Background: Sex steroid hormone signaling is critical in the progression of breast cancers, though the role of androgens remains largely unspecified. Evidence from cancer cell line models suggests that androgen receptor (AR) signaling inhibits cell proliferation in estrogen receptor positive (ER+) cancers and stimulates growth of ER- tumors. This hypothesis is supported by population-based studies of ER+ cancers, however the effect of AR in ER- cancers remains unclear, as population studies have had limited sample sizes and short durations of follow-up.

Methods: We evaluated the association between AR expression and breast cancer survival among 4,792 pre- and post-menopausal women with invasive breast cancer in the Nurses' Health Study (NHS) and Nurses' Health Study II (NHSII) cohorts. The NHS and NHSII were established in 1976 and 1989, respectively, with the enrollment of U.S. registered nurses between the ages of 30 and 55 (NHS) or 25 and 42 (NHSII). Tumor tissue was obtained from breast cancer cases diagnosed between 1976 and 2006 (NHS) or 1989 and 2006 (NHSII). Tissue microarrays were constructed containing tumor tissue and AR and ER expression were measured by immunohistochemistry and scored manually by pathologists with ≥1% expression considered positive for AR and ER. The association between AR expression and survival was assessed through construction of Kaplan-Meier survival curves and through use of Cox proportional hazards models to estimate hazard ratios (HR) and 95% confidence intervals adjusted for patient, tumor, and treatment covariates.

Results: Over follow-up through 2014 (median 15.3 years), a total of 1,666 deaths and 813 deaths due to breast cancer occurred. We observed that AR expression was associated with improved breast cancer-specific survival overall (p<0.001 from log-rank test) and among ER+ tumors (p<0.001), while there was a non-significant deleterious effect of AR expression among ER- tumors (p=0.076). These findings were robust in Cox proportional hazards models that accounted for patient, tumor, and treatment covariates. Overall, AR expression was associated with a 16% reduction in the breast cancer-specific mortality rate (HR=0.84, 95% CI 0.70-1.01). This association was more prominent among ER+ tumors, where breast cancer mortality was 31% lower for women who co-expressed AR (HR=0.69, 95% CI 0.55-0.88). In contrast, AR expression led to a 33% increase in breast cancer mortality among ER- tumors (HR=1.33, 95% CI 1.01-1.75), and a 44% increase in the subset of triple negative ER-/PR-/HER2- tumors (HR=1.44, 95% CI 1.01-2.07). Similar associations were observed when evaluating the outcome of overall survival and when using an alternative cut point of 10% for AR expression. We found no significant interactions between AR expression and treatment covariates.

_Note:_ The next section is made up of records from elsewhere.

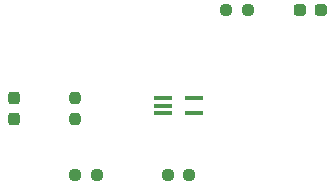
<source format=gtp>
G04 #@! TF.GenerationSoftware,KiCad,Pcbnew,6.0.11+dfsg-1*
G04 #@! TF.CreationDate,2024-04-10T12:01:03+02:00*
G04 #@! TF.ProjectId,Nehari_Chauveliere_aase_dephaseur,4e656861-7269-45f4-9368-617576656c69,rev?*
G04 #@! TF.SameCoordinates,Original*
G04 #@! TF.FileFunction,Paste,Top*
G04 #@! TF.FilePolarity,Positive*
%FSLAX46Y46*%
G04 Gerber Fmt 4.6, Leading zero omitted, Abs format (unit mm)*
G04 Created by KiCad (PCBNEW 6.0.11+dfsg-1) date 2024-04-10 12:01:03*
%MOMM*%
%LPD*%
G01*
G04 APERTURE LIST*
G04 Aperture macros list*
%AMRoundRect*
0 Rectangle with rounded corners*
0 $1 Rounding radius*
0 $2 $3 $4 $5 $6 $7 $8 $9 X,Y pos of 4 corners*
0 Add a 4 corners polygon primitive as box body*
4,1,4,$2,$3,$4,$5,$6,$7,$8,$9,$2,$3,0*
0 Add four circle primitives for the rounded corners*
1,1,$1+$1,$2,$3*
1,1,$1+$1,$4,$5*
1,1,$1+$1,$6,$7*
1,1,$1+$1,$8,$9*
0 Add four rect primitives between the rounded corners*
20,1,$1+$1,$2,$3,$4,$5,0*
20,1,$1+$1,$4,$5,$6,$7,0*
20,1,$1+$1,$6,$7,$8,$9,0*
20,1,$1+$1,$8,$9,$2,$3,0*%
G04 Aperture macros list end*
%ADD10RoundRect,0.237500X-0.250000X-0.237500X0.250000X-0.237500X0.250000X0.237500X-0.250000X0.237500X0*%
%ADD11RoundRect,0.237500X0.287500X0.237500X-0.287500X0.237500X-0.287500X-0.237500X0.287500X-0.237500X0*%
%ADD12R,1.500000X0.400000*%
%ADD13RoundRect,0.237500X0.237500X-0.250000X0.237500X0.250000X-0.237500X0.250000X-0.237500X-0.250000X0*%
%ADD14RoundRect,0.237500X-0.237500X0.300000X-0.237500X-0.300000X0.237500X-0.300000X0.237500X0.300000X0*%
G04 APERTURE END LIST*
D10*
X143082000Y-72136000D03*
X144907000Y-72136000D03*
D11*
X151116000Y-72136000D03*
X149366000Y-72136000D03*
D12*
X137736090Y-79593737D03*
X137736090Y-80243737D03*
X137736090Y-80893737D03*
X140396090Y-80893737D03*
X140396090Y-79593737D03*
D10*
X138129000Y-86106000D03*
X139954000Y-86106000D03*
X130302000Y-86106000D03*
X132127000Y-86106000D03*
D13*
X130302000Y-81407000D03*
X130302000Y-79582000D03*
D14*
X125095000Y-79629000D03*
X125095000Y-81354000D03*
M02*

</source>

Conclusions: AR expression was found to be a robust predictor of breast cancer survival with the direction of the association dependent on tumor ER co-expression. These findings support the hypothesis that AR signaling pathways may be potential therapeutic targets using AR signaling agonists for ER+ cancers and AR signaling antagonists for ER- cancers.

Citation Format: Kevin H. Kensler, Elizabeth M. Poole, Laura C. Collins, Andrew H. Beck, Bernard A. Rosner, A. Heather Eliassen, Susan E. Hankinson, Myles Brown, Rulla M. Tamimi. Androgen receptor expression and breast cancer survival in the Nurses' Health Study cohorts [abstract]. In: Proceedings of the AACR International Conference: New Frontiers in Cancer Research; 2017 Jan 18-22; Cape Town, South Africa. Philadelphia (PA): AACR; Cancer Res 2017;77(22 Suppl):Abstract nr A05.